И тогда Шамиль сказал своим командирам: «Если все наши подданные будут верить в нас, как этот старик в осла, нас никто не сможет победить». Тогда я настаивал, что это лишь народное творчество. Она же утверждала, что это исторический факт и она найдет этому доказательство. Доходило чуть ли не до скандала…

— Магамет али Бетиевич, — вдруг вступил в разговор Леча, — нам пора. Мне к шестнадцати часам в отдел, а им — к себе.

— Когда увижу материал? — спросил напоследок старик.

— В конце недели, — ответила Мария. — Там о вас, думаю, секунд тридцать будет.

17. Фугасное пиво

Арсен должен был доставить девчонок в отдельный батальон сорок шестой бригады. Оттуда на вертушке они отправятся на «большую землю». Но по пути прапорщик согласился закинуть Максима на РОП…

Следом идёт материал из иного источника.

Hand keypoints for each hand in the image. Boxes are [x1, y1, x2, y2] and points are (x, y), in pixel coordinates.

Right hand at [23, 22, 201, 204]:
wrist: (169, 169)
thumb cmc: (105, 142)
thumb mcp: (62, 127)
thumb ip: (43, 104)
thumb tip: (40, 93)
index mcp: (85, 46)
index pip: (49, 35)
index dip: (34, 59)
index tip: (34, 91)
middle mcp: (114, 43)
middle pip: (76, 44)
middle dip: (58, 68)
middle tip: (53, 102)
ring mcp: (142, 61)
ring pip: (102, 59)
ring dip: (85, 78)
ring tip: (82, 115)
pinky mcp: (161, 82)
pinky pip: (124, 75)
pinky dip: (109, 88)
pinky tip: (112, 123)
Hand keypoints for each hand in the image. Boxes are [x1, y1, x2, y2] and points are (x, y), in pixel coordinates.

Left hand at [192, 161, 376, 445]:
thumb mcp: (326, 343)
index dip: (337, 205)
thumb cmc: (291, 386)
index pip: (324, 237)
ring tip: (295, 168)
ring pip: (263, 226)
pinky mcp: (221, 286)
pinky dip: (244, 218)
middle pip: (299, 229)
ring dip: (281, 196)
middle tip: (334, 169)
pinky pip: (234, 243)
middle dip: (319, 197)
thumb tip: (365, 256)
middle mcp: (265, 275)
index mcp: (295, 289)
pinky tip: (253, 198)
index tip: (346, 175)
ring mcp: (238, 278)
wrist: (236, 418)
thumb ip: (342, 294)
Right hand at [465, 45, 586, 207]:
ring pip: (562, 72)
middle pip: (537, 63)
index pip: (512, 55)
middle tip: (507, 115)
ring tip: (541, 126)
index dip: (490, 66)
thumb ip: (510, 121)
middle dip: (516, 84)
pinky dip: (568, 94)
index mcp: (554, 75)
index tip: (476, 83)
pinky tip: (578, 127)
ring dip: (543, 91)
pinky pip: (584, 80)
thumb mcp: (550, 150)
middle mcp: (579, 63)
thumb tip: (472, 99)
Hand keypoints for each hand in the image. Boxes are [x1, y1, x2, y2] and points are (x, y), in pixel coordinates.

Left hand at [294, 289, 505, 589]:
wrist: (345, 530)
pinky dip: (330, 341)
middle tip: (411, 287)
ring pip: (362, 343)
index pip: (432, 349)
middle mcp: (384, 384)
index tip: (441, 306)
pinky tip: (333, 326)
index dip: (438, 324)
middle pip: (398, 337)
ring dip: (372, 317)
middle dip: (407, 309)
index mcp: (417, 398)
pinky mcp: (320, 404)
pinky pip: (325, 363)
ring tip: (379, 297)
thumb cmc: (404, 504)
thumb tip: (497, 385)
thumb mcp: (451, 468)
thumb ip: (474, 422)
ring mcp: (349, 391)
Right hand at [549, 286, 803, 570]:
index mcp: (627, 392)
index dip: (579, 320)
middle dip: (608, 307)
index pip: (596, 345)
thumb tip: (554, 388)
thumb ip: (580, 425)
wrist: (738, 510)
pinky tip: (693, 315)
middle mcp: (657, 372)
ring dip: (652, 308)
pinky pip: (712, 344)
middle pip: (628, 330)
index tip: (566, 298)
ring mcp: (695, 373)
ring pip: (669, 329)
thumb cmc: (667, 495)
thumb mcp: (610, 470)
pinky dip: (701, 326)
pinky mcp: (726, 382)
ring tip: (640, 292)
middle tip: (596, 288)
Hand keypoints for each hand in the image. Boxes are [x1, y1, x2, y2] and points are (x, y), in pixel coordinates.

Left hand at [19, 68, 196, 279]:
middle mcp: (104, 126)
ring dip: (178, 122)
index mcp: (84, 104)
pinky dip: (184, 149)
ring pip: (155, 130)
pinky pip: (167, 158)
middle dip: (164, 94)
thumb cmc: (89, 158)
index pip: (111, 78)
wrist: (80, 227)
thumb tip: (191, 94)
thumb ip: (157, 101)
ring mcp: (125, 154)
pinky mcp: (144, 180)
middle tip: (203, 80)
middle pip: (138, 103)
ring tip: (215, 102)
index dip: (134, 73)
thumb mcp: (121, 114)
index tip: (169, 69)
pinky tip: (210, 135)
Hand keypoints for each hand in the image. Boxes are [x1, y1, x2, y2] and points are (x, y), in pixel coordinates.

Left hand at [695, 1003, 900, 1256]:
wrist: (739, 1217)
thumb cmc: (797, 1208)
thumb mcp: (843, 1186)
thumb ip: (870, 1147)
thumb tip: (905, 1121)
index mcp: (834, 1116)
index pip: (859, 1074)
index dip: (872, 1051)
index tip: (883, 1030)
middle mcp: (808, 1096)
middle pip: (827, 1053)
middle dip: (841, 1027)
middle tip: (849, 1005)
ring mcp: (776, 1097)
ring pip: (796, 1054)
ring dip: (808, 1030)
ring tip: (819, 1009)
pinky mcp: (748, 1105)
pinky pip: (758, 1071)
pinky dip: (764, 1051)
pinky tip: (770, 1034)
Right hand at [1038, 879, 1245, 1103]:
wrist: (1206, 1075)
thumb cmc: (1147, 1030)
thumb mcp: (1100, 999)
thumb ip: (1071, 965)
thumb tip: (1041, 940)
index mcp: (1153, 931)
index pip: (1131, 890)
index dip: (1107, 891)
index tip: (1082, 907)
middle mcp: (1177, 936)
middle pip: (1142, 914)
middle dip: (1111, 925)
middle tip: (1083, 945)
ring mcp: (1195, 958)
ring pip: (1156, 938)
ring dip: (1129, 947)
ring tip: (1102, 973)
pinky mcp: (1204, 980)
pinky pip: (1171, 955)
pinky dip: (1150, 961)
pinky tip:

Миновав шлагбаум, Максим увидел Екимова, мирно играющего в нарды с Лоренсом.

— Я связался с батальоном, еще ночь торчим здесь, — доложил Арсен Андрею.

— Очень хорошо! — не отрывая взгляда от нард, отмахнулся Лоренс и, увидев, как выпали брошенные им кости, радостно посмотрел на Екимова. — Марс, товарищ подполковник. Долг — платежом.

— Черт с тобою, больше в жизни не сяду играть, — сказал Екимов и, достав из разгрузки метательный нож, отдал его старлею.

Максим был поражен. Каждый человек имеет слабости, но почему-то верилось, что у подполковника их нет.

— Максим, поговорить надо, не напрягая уши коллег. Без обид, ребята, — произнес Екимов и пошел в сторону уборной, которая, как и большинство построек здесь, располагалась под землей.

Стоявшая жара и духота сделали запах туалета совсем невыносимым. Солдаты называли это место в такую погоду кладбищем слонов.

— Ну, что у тебя? — спросил Екимов, взяв Максима под локоть. — Старик молчит?

— Он считает, что пишет некая Айбика Данкаева, — сказал Максим.